Le ragioni di questo mutamento sono dovute sia al fattore finanziarizzazione dell'economia (protagonista della grande crisi 2007-2008) sia al fattore "energivoro" reso sempre più strategico nella transizione digitale (non sviluppiamo qui, per ragioni di economia del discorso, la riflessione sulle esigenze idriche che saranno moltiplicate dall'avanzata dell'IA).
L'Italia con l'UE si trova ormai ai margini dell'economia globale: altro che "pranzo della domenica" e "made in Italy", anche il "militare" dalle tecnologie più sofisticate ormai è compreso all'interno di intese con Stati a democrazia limitata come la Turchia (succede con evidenza nell'industria militare ligure e a livello strategico nelle principali reti di relazione stabilite da Leonardo).
In questi 25 anni abbiamo vissuto la vera e propria tragedia della privatizzazione della siderurgia, la completa sparizione degli altri settori dell’industria di base ad alta concentrazione di mano d’opera dalla chimica all’elettromeccanica all’elettronica. Appare ormai completo il depauperamento di una realtà che era fatta di produzione, know-how, ricerca. Pensiamo soltanto alla proprietà della rete digitale, con il passaggio alla KKR della maggioranza nella rete TIM (KKR è un fondo di investimento USA).



È interamente vincolato dall'esportazione (e quindi oggetto la cui stabilità deriva dalle impennate daziarie) il “secondo modello” della nostra produzione industriale: quello geograficamente concentrato sulla dorsale adriatica e nel Nord-Est, fatto di medie aziende, di prodotti manifatturieri finiti, di marchi di grandissimo prestigio.
È la fine di un modello sul quale  da più parti, nella politica come nel sindacato, si era molto forzato  fin dagli anni’80: quello dei “distretti”, della specializzazione, dell’intensificazione esasperata dello sfruttamento operaio, tragicamente beffato  con “chiusure” meramente speculative e “delocalizzazioni”  (anche fatte alla chetichella, di notte, trasferendo i macchinari in condizioni analoghe alla fuga della Casa Reale a Brindisi dopo l’8 Settembre).
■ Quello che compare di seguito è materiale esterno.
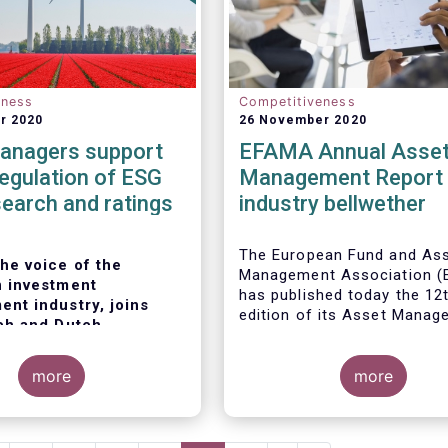
eness
Competitiveness
r 2020
26 November 2020
anagers support
EFAMA Annual Asse
 regulation of ESG
Management Report 
search and ratings
industry bellwether
The European Fund and As
he voice of the
Management Association 
 investment
has published today the 12
nt industry, joins
edition of its Asset Mana
ch and Dutch
Report*. The report aims t
 market authorities
provide a unique and
a European regulation
more
comprehensive set of fact
more
ata, research and
figures on the state of the
at the end of 2018 but also
 asset managers
are
highlight the fundamental r
 a double-digit growth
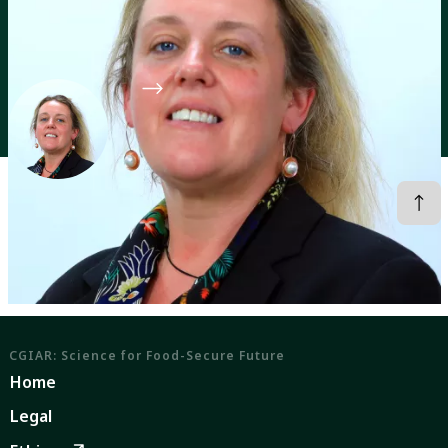
Director of the CGIAR Food Frontiers and Security
Program
CGIAR System Organization
Profiles
Anna Okello
CGIAR: Science for Food-Secure Future
Home
Legal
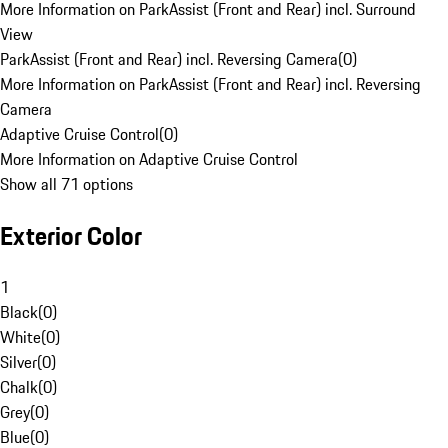
More Information on ParkAssist (Front and Rear) incl. Surround
View
ParkAssist (Front and Rear) incl. Reversing Camera
(
0
)
More Information on ParkAssist (Front and Rear) incl. Reversing
Camera
Adaptive Cruise Control
(
0
)
More Information on Adaptive Cruise Control
Show all 71 options
Exterior Color
1
Black
(
0
)
White
(
0
)
Silver
(
0
)
Chalk
(
0
)
Grey
(
0
)
Blue
(
0
)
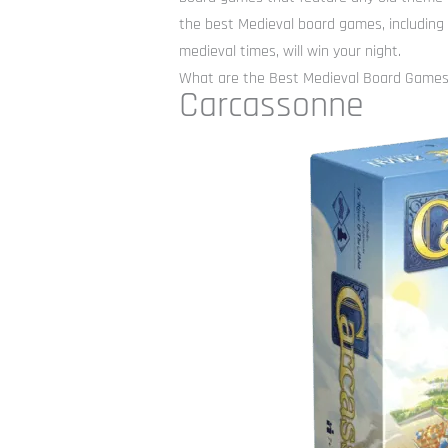
the best Medieval board games, including
medieval times, will win your night.
What are the Best Medieval Board Game
Carcassonne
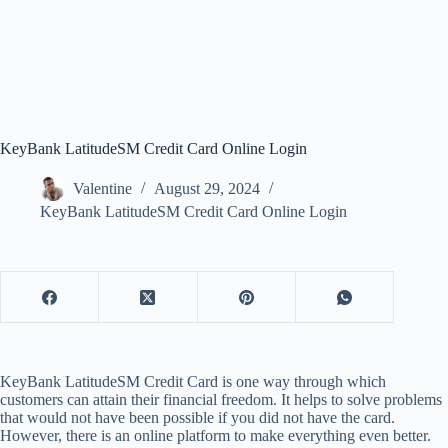
KeyBank LatitudeSM Credit Card Online Login
Valentine
August 29, 2024
KeyBank LatitudeSM Credit Card Online Login
KeyBank LatitudeSM Credit Card is one way through which
customers can attain their financial freedom. It helps to solve problems
that would not have been possible if you did not have the card.
However, there is an online platform to make everything even better.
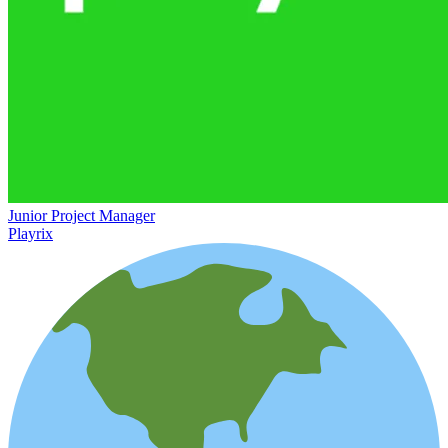
Junior Project Manager
Playrix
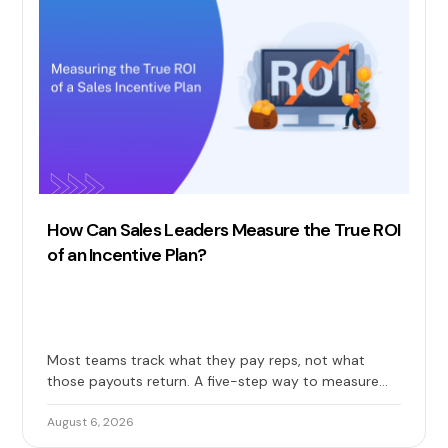
How Can Sales Leaders Measure the True ROI
of an Incentive Plan?
Most teams track what they pay reps, not what
those payouts return. A five-step way to measure
the true ROI of your sales incentive plan: costs, gains,
and long-term impact included.
August 6, 2026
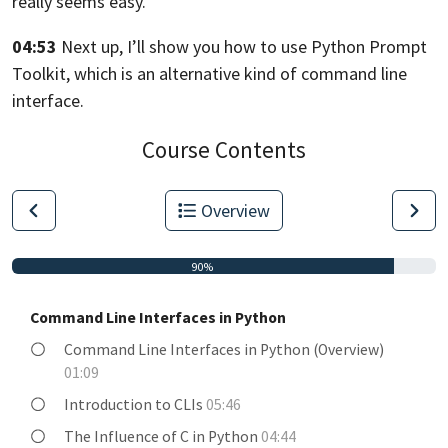
really seems easy.
04:53
Next up, I’ll show you how to use Python Prompt
Toolkit,
which is an alternative kind of command line
interface.
Course Contents
Overview
90%
Command Line Interfaces in Python
Command Line Interfaces in Python (Overview)
01:09
Introduction to CLIs
05:46
The Influence of C in Python
04:44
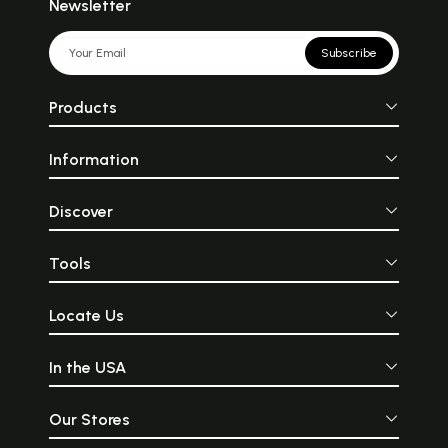
Newsletter
Subscribe
Products
Information
Discover
Tools
Locate Us
In the USA
Our Stores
Da Natuzzi a Berloni a Ideal-Standard, a tantissimi altri, le nuove condizioni di competitività internazionale e la complessità della crisi colpiscono il lavoro operaio risparmiando soltanto la voglia di profitto dei soliti “padroni del vapore”. L’attenzione su questi fatti è intenzionalmente resa minima, del tutto insufficiente rispetto alla loro gravità: l'establishment al comando della politica e dell'economia sembra proprio non avere la capacità di vedere le grandi questioni nella loro interezza, nella loro prospettiva nazionale e internazionale nel frattempo resa ancora più complessa dalla crescita dei pericoli di guerra in un quadro complessivo di vera e propria tragedia ancora sul piano umanitario
Premessa la necessità di un quadro di riferimento a livello europeo potrebbe apparire velleitario proporre una "Vertenza Industria" fondata su di un ruolo diverso dello Stato attraverso una ripresa "forte" di capacità di coerente programmazione prioritariamente rivolta alle infrastrutture, all'utilizzo delle aree industriali, all'innovazione tecnologica, alla competitività di settori strategici nei quali la mano pubblica svolga davvero una funzione di regia e di propulsione produttiva?